Naxos was the first Greek colony to be founded in Sicily around 734 BC. The colonists originated from Euboia (Chalkidians). Naxos was located on the rich and fertile upper west coast of Sicily in the shaddow of Mt Etna. Despite being the first Greek colony, Naxos also lived in the shadow of Syracuse as that great city-state rose to dominate the island.

Naxos was also the site where perhaps the first coinage appeared in Sicily around 530 BC. The silver denominations were that of the drachm and litra with the obverse design being that of an Archaic style head of Dionysos and the reverse being a bunch of grapes (Dionysos being the god of wine). This motif illustrated the rich and fertile settlement founded on volcanic soil.


Monetary System 530-490 BC
AR Drachm
AR Litra

Naxos came under the rule of Syracuse around 490 BC. The city issued no coins of her own between 490 and 461 BC. During this period, Naxos remained firmly within the grip of the tyrants of Syracuse Hippokrates, Gelon and Hieron. However, Naxos finally gained her independence in 461 BC and with it came a spectacular issue of beautifully designed coinage in celebration. The basic design remained the same with Dionysios but the reverse now bore the image of the naked Silenos holding a kantharos (pictured here). This coin is considered by many to be the most beautiful designs of the 5th century BC.
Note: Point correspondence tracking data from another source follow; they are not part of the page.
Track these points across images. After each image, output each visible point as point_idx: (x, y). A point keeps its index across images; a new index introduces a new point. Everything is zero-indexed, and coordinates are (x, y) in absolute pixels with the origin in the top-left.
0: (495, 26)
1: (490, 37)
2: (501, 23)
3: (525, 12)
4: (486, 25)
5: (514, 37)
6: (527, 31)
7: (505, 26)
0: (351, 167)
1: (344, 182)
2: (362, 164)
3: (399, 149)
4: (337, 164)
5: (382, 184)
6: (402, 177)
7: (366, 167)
Finest Known Silver Tetradrachm 461-430 BC

Monetary System 461-430 BC
AR Tetradrachm
AR Drachm
AR Litra

The coinage of Naxos was redesigned in 430 BC in an attempt to reflect the more modern style of art which was beginning to spread throughout the Greek world. Here, Dionysios appeared with more free-flowing hair and beard and the naked Silenos also appears softer in style. This design continued in use until 413 BC.

In 413 BC, Naxos once again redesigned their monetary system following the defeat of Athenian forces who had attempted the conquest its rival city ofSyracuse. This time Dionysios disappeared from the coinage as each denomination took on its own unique obverse design. The reverse, however, continue to employ the design of the naked Silenos holding his kantharos, with the single exception of the silver litra. This would be the last coinage to be struck by Naxos before its destiny with fate in 404 BC.
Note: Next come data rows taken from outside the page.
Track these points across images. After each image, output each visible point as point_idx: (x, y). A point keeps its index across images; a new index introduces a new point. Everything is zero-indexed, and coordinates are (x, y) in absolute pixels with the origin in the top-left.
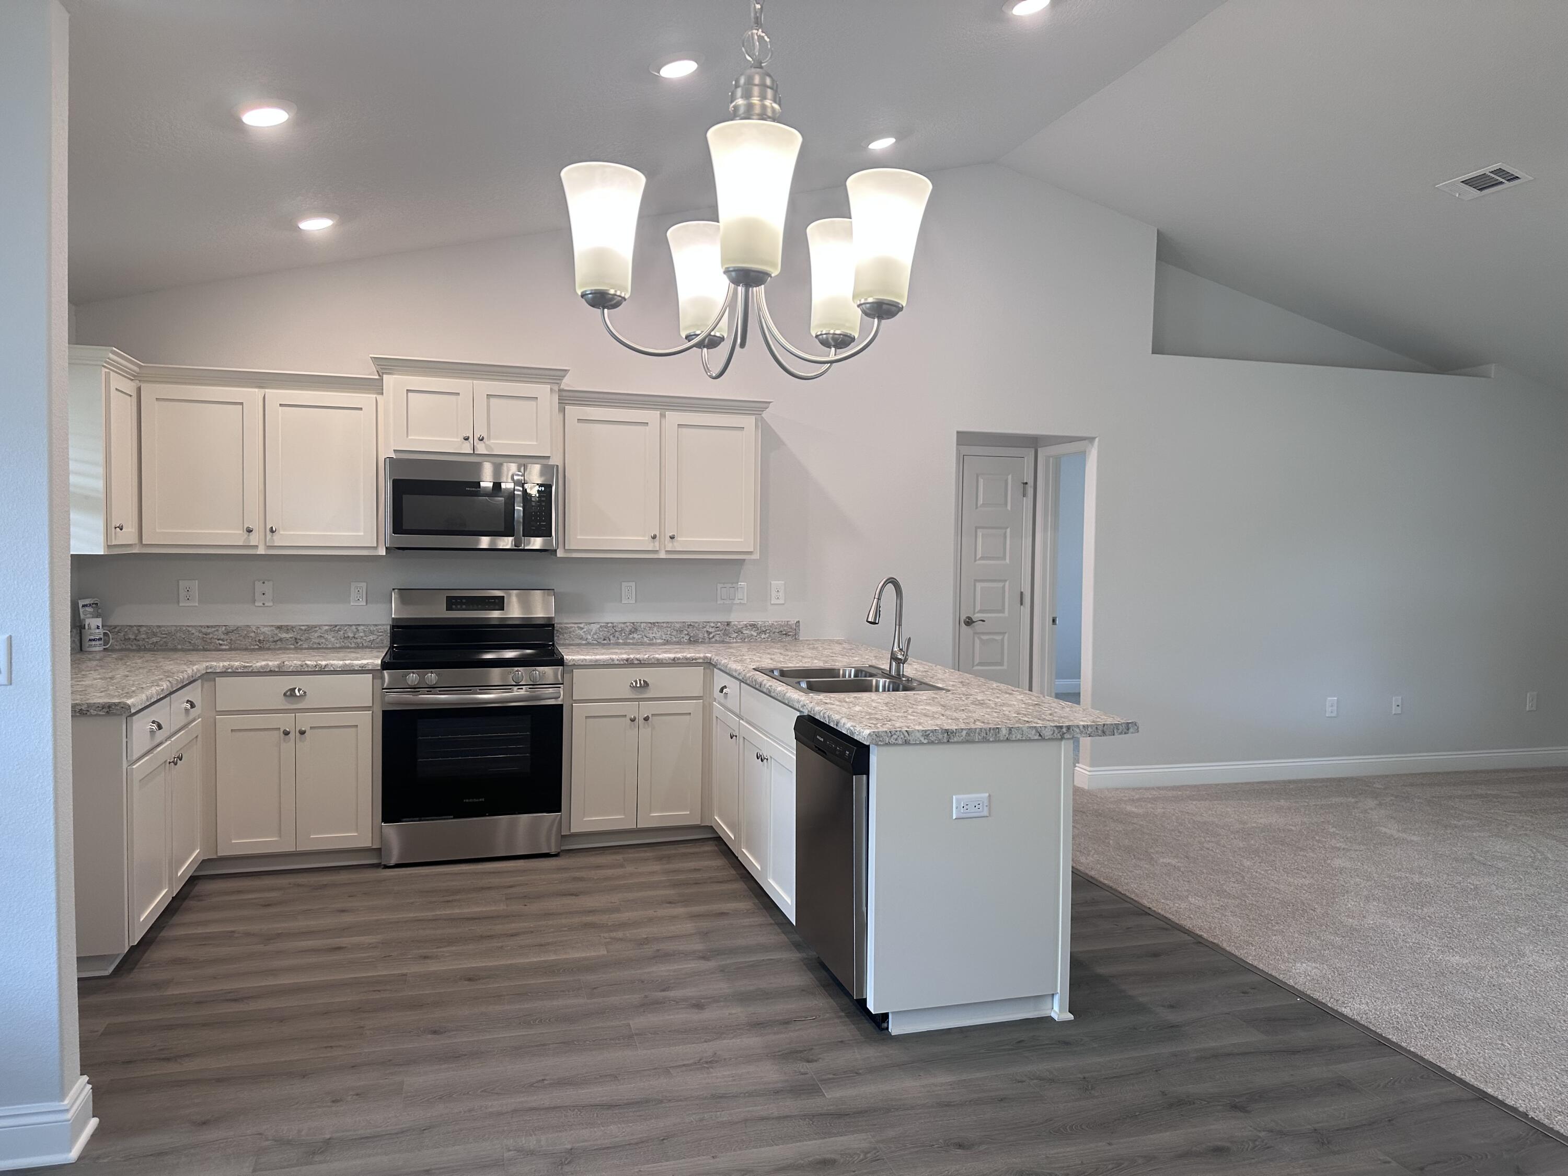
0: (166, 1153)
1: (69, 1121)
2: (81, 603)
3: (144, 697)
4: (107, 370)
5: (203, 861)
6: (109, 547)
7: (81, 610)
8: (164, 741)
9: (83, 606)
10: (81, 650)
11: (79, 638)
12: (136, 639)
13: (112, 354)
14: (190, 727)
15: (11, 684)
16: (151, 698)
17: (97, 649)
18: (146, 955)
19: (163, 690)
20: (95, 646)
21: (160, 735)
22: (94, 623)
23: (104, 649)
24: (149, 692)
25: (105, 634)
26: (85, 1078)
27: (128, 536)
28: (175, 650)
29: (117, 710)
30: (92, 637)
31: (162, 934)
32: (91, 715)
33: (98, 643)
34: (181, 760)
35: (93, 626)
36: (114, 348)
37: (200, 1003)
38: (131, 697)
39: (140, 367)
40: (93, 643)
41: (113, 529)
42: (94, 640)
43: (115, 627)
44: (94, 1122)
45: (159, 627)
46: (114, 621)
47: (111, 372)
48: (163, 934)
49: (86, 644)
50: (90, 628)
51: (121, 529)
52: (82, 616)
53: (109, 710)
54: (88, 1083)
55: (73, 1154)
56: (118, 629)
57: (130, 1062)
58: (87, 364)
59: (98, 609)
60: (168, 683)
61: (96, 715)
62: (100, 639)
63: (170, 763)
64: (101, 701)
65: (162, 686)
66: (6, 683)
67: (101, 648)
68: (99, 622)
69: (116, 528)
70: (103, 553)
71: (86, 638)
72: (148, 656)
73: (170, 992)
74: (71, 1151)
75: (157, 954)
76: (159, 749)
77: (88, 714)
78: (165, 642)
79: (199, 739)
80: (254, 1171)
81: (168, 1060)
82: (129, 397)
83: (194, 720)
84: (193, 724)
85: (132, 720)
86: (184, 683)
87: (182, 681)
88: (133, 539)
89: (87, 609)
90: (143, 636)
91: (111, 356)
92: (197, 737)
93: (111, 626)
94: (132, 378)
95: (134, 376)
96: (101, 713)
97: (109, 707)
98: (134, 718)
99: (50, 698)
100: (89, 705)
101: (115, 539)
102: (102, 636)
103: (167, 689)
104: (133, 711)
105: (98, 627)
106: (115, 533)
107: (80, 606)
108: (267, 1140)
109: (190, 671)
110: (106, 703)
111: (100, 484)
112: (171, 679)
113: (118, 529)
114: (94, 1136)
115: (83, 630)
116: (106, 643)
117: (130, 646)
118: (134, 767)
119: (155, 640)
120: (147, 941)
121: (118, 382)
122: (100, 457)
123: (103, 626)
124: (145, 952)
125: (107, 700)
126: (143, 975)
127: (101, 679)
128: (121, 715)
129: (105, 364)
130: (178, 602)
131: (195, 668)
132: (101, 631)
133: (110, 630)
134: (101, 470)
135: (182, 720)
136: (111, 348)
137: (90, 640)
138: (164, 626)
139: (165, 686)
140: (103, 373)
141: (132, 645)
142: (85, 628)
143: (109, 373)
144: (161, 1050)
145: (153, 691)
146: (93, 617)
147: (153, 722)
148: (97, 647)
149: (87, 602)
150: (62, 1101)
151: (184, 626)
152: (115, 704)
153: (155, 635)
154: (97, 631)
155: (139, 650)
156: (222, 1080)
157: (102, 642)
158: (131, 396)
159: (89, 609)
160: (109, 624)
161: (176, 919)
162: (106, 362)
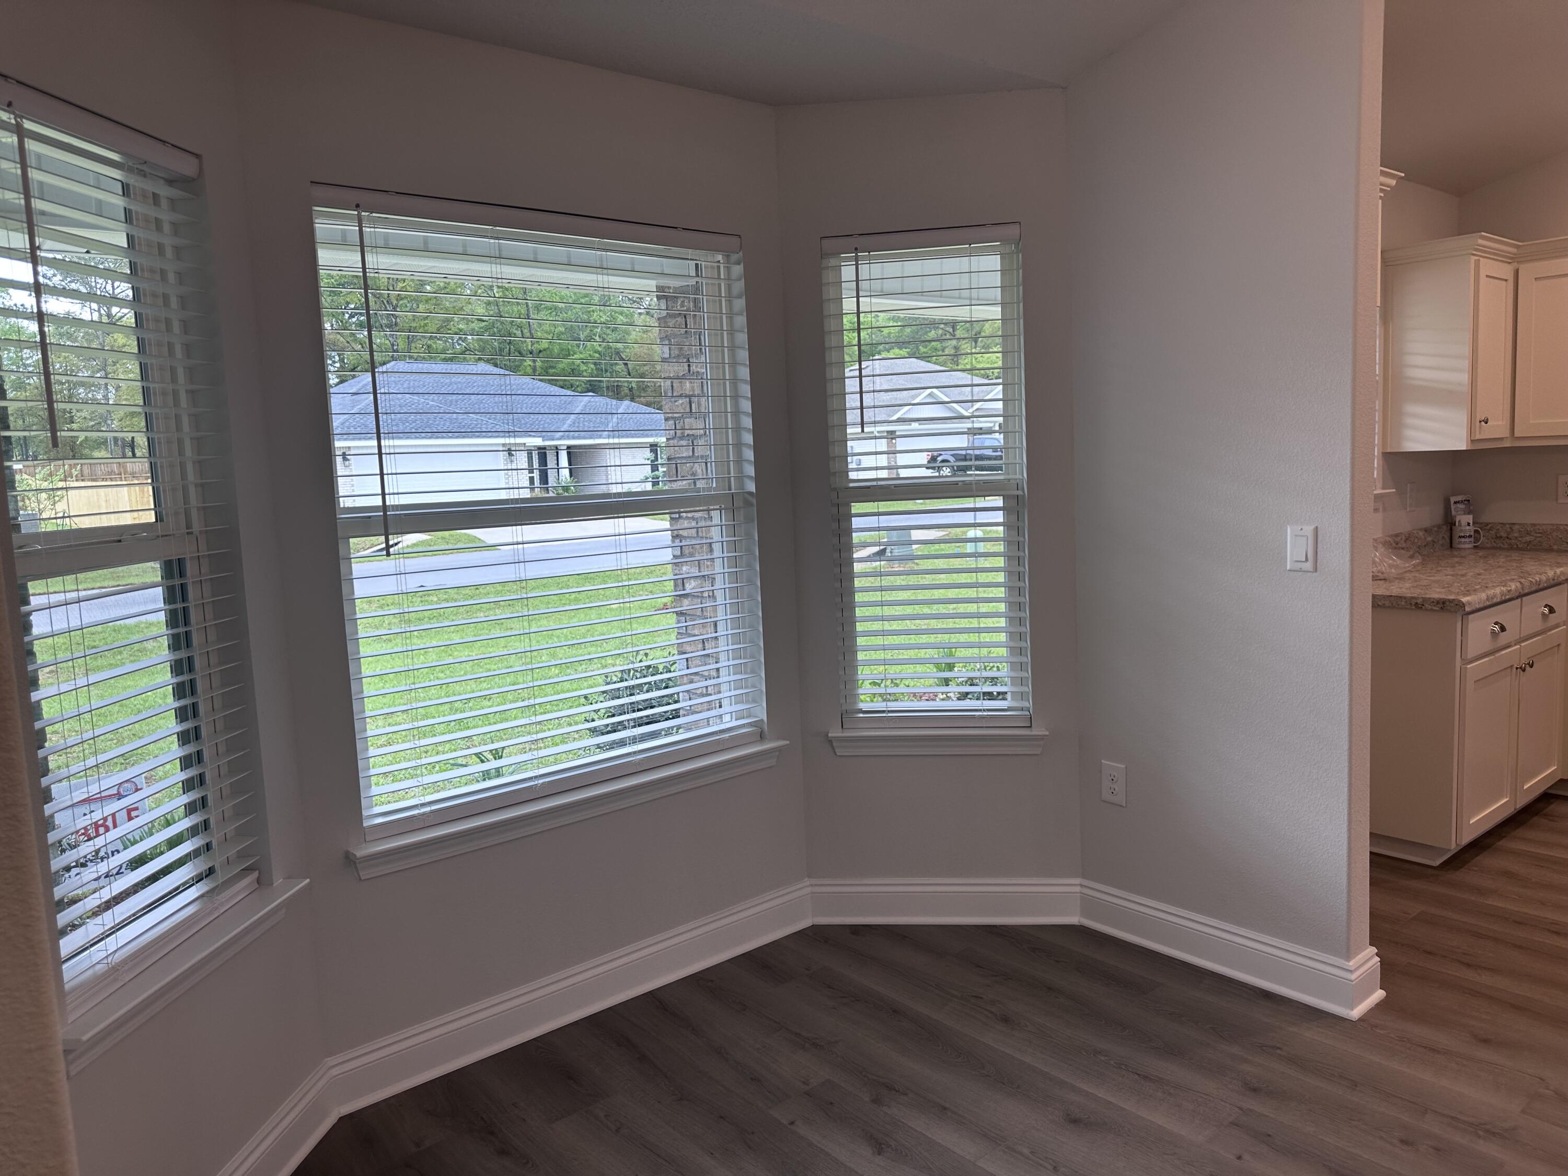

Monetary System 413-404 BC
AR Tetradrachm …(hd of Maenad right)
AR Didrachm …(hd of Apollo left)
AR Hemidrachm …(hd Assinos left)
AR Litra …(hd Assinos left/bunch grapes)

The Athenian defeat in Sicily before the walls of Syracuse (413 BC) opened the door in Sicily once again for Carthage to expand her territory. The Carthaginians entered Sicily under the pretense of supporting Segesta in its struggle with Selinus, which was destroyed in 409 BC. Once in Sicily, the Carthaginians did not leave. In 406 BC, the ancient city of Akragas met her fate – she was sacked and burned by the Carthaginians.

Naxos’ fate was quite different. Still bitter about her former suppression by Syracuse, Naxos failed to rally behind Syracuse during the Carthaginian invasion. Under the rule of Dionysios I the Elder, Syracuse attacked and destroyed Naxos in 404 BC. The survivors fled to the mountains where they founded the city of Tauromenion in 396 BC following the defeat of Carthage.